Баркильфедро, неудачливый кандидат в священнослужители, учился всему понемногу, а потому, как это бывает обычно в подобных случаях, не знал ничего. Можно стать жертвой мнимого всезнайства. Сколько на свете таких, можно сказать, бесплодных ученых, у которых на плечах вместо головы бочка Данаид. Чем только ни набивал Баркильфедро свою голову, все напрасно – она оставалась пустой.
Ум, как и природа, не терпит пустоты. Природа заполняет пустоту любовью; ум нередко прибегает для этого к ненависти. Ненависть дает ему пищу.
Существует ненависть ради ненависти; искусство ради искусства более свойственно натуре человека, чем принято думать.
Люди ненавидят. Надо же что-нибудь делать.
Беспричинная ненависть ужасна. Это ненависть, которая находит удовлетворение в самой себе.
Медведь живет тем, что сосет свою лапу.
Но это не может длиться без конца. Лапу надо питать. Медведю необходим какой-нибудь корм.
Ненависть сладостна сама по себе, и на некоторое время ее хватает, но в конце концов она должна устремиться на определенный предмет.
Злоба беспредметная истощает, как всякое наслаждение в одиночестве. Она похожа на стрельбу холостыми патронами. Эта игра увлекает лишь в том случае, если можно пронзить чье-либо сердце.
Нельзя ненавидеть только ради того, чтобы прослыть ненавистником. Необходима цель – мужчина или женщина, кто-то, кого стремишься погубить.
Джозиана бессознательно оказала Баркильфедро эту восхитительную и ужасную услугу – она придала игре интерес и сообщила ей цель: она разожгла и направила ненависть, раздразнила охотника видом живой добычи, внушила притаившемуся стрелку надежду, что скоро прольется теплая, дымящаяся кровь, обрадовала птицелова мнимой легковерностью быстрокрылого жаворонка, пробудила в охотнике зверя, ибо, сам того не подозревая, он был создан для того, чтобы убивать.
Мысль – это снаряд. Баркильфедро с первого дня избрал Джозиану мишенью для всех черных замыслов, гнездившихся в его мозгу. Существует сходство между намерением и пищалью. Баркильфедро притаился в засаде, направив на герцогиню всю свою затаенную злобу. Это вас удивляет? Зачем вы стреляете в птицу, которая не сделала вам никакого зла? Чтобы съесть ее – отвечаете вы. Того же хотел и Баркильфедро.
Джозиану нельзя было ранить в сердце, так как трудно поразить место, где скрывается загадка, но можно было нанести ей удар в голову, уязвив ее гордость.
Именно гордость была ее слабостью, а она видела в ней свою силу.
Баркильфедро это прекрасно понял.
Если бы Джозиана могла разобраться в черной душе Баркильфедро, если бы она узнала, что скрывается за его улыбкой, эта надменная высокопоставленная особа затрепетала бы. Но сны ее были безмятежно спокойны, она даже не подозревала, что таилось в этом человеке.
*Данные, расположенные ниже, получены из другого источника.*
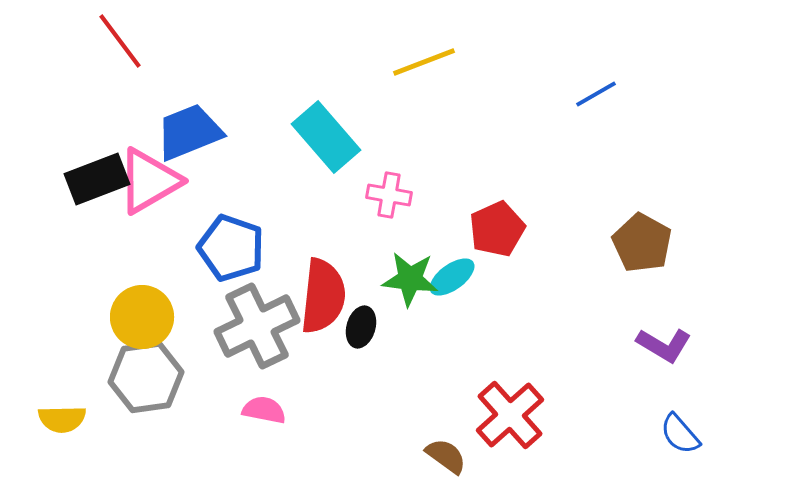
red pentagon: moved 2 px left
Нежданное обрушивается неизвестно откуда. Страшны глубинные источники жизни. Нет малой ненависти. Ненависть всегда огромна. Она сохраняет свои размеры даже в самой ничтожной твари и остается чудовищной. Всякая ненависть сильна уже тем, что она – ненависть. Слону, которого ненавидит муравей, грозит опасность.
Еще не нанеся удара, Баркильфедро уже радостно предвкушал зло, которое собирался совершить. Он пока не знал еще, что именно он предпримет против Джозианы. Но намерение его было твердо. И одно уже такое решение значит немало.
Он не надеялся уничтожить Джозиану; это было бы слишком большой удачей. Но оскорбить ее, унизить, причинить ей горе, увидеть, как покраснеют от слез бессильной ярости эти прекрасные глаза, – вот что он считал бы удачей. И на нее он рассчитывал. Не напрасно природа одарила его такой настойчивостью, такой страстной жаждой причинять страдания другим. Он был уверен, что найдет какой-нибудь изъян в золотых доспехах Джозианы и прольет кровь этой обитательницы Олимпа. Какая же за это ждала его награда? – спросим мы. Огромная: радость отплатить злом за добро.
Кто такой завистник? Неблагодарный. Он ненавидит солнце, которое освещает и согревает его. Так Зоил ненавидит Гомера.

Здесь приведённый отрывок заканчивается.